### Instruction
Reproduce the lines between the one holding "To the nearest" and the one holding "The value of", inclusive, leaving out any pictures.

### Provided data
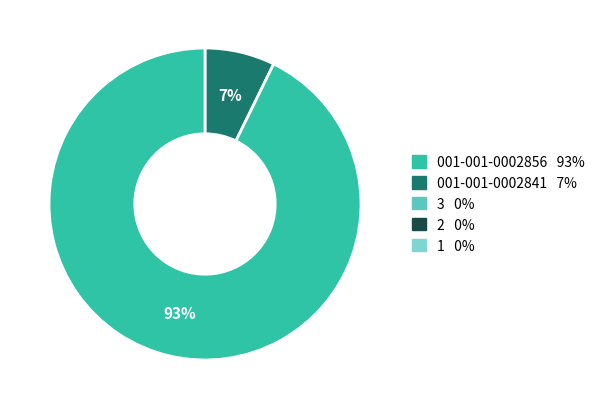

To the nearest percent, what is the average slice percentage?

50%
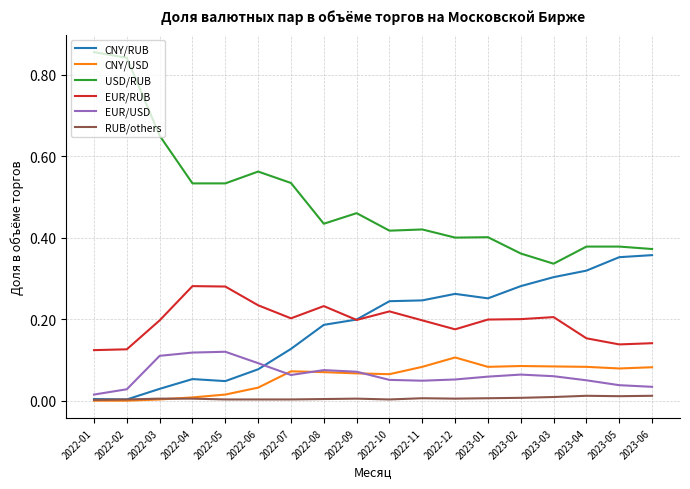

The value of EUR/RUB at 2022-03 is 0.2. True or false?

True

* * *

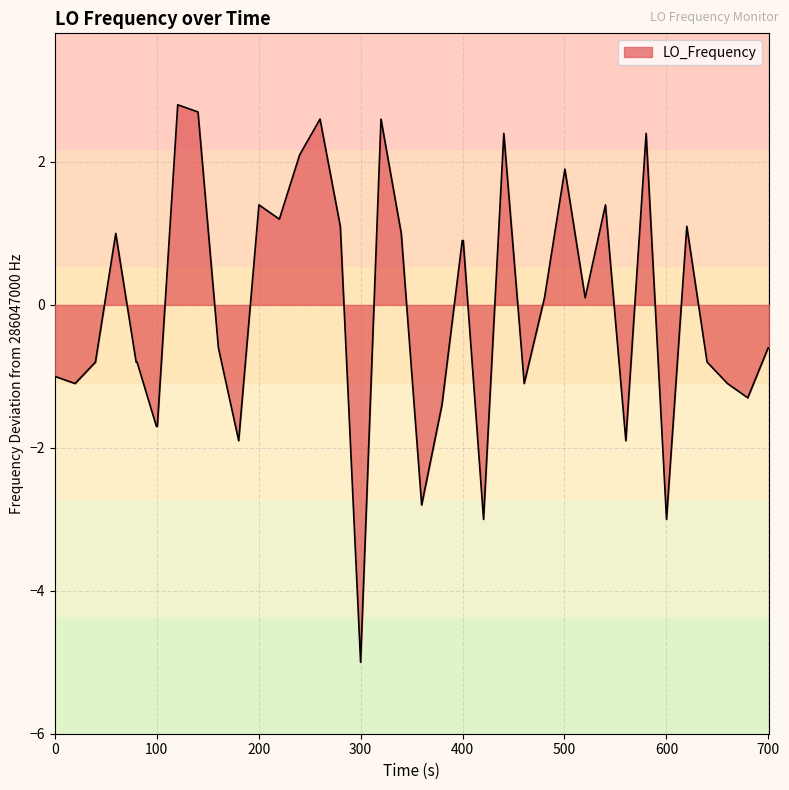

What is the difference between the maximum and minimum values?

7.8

### Reply to the exercise
To the nearest percent, what is the average slice percentage?

50%

The value of EUR/RUB at 2022-03 is 0.2. True or false?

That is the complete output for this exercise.